When a friend invited us to join him at dinner, I had absolutely no expectations whatsoever. All I knew was that it was an Italian restaurant in Huntington Beach with a Japanese chef at its helm. Located next door to an ostentatious MMA studio, you might miss Ceppo completely if you blinked. In fact, the restaurant itself is so understated you might actually wonder if you’re at the right place. There is no decor or ambiance, but my friend assures me the food will speak for itself.
Since our dinner host is a regular here, and a Huntington Beach resident, he took the liberty to arrange our menu with Chef Tomi for that evening, I had no control over any of it, nor did I know the prices (as it would have been rude to ask). However, glancing at the menu, there was nothing over $18, so an educated guess would surmise that it was nothing but reasonable.
An amuse bouche of fava beans and grilled artichoke arrives. I love fava beans as it brings back memories of my grandmother who loved these broad beans, what I knew them as growing up.

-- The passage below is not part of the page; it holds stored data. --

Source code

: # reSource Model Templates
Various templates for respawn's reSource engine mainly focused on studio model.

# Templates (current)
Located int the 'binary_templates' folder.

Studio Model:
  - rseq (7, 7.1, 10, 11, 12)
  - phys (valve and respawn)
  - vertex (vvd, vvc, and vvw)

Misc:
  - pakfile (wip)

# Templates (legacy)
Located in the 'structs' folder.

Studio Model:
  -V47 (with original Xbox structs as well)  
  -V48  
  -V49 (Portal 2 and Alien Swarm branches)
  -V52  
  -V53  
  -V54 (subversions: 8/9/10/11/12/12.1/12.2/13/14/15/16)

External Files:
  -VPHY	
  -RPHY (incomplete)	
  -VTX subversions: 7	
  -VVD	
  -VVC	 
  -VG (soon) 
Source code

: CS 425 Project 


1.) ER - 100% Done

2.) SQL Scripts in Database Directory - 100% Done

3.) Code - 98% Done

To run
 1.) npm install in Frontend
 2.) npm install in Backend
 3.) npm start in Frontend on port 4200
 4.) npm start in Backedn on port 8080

When Uni Flan hit the table, I gasped at the sheer sight of it, served in an uni half shell, my taste-buds already salivating at the thought of the first spoonful. Those of you who know me will understand why my heart was palpitating at the sight of this. I have an obsession with uni and anything that looks like this was already making my mouth salivate, even before I had a chance to put it into my mouth.
I’ve had Japanese style Italian food before and love the fact that it’s usually very light even when cream is involved. The Lentil Soup here is a good representation of that fact. Visually, it looks creamy but is never cloying or viscous on the palate.
I rarely order Halibut on the menu because usually it tends to be on the tough side due to the low fat content in this fish. However, I was pleasantly surprised at how moist and flaky the fish was. Perhaps it was the very thin slices of zucchini wrapped around it? Regardless, the flavors were very well thought-out with a sun-dried tomato sauce and a parsley oil drizzle.
Our next course of roasted Jidori Chicken was also a hit. Tender, juicy chicken is well seasoned and prepared immaculately with hints of rosemary. Simple and delicious.
I am always impressed when a restaurant’s chef creates his own desserts without the help of a pastry chef.
We were presented with four desserts. Interesting, everyone had his or her own favorites, although, never the same one. Mixed Fruit Gelee was light and refreshing with champagne as the base for the gelee.
I loved the Cheesecake, which, in true Japanese style, was light and airy and absolutely delightful.
Chocolate Cake with black pepper ice cream was definitely interesting and all of us marveled at the ice cream with a kick.
But my favorite was the Kabocha Mousse, a flan if you will, created with the ubiquitous Japanese squash used in soups and pastas alike. I loved how subtle the sweetness level was, almost non-existent, allowing the pure kabocha flavors to shine through.
During dessert, Chef Tomi appeared out of the kitchen and I was able to chat with him a little. Trained in France, Chef Tomi’s resume includes working under Wolfgang Puck at Spago and Chinois. I highly urge you to go give Ceppo a try. The decor might not be impressive, but the food certainly is.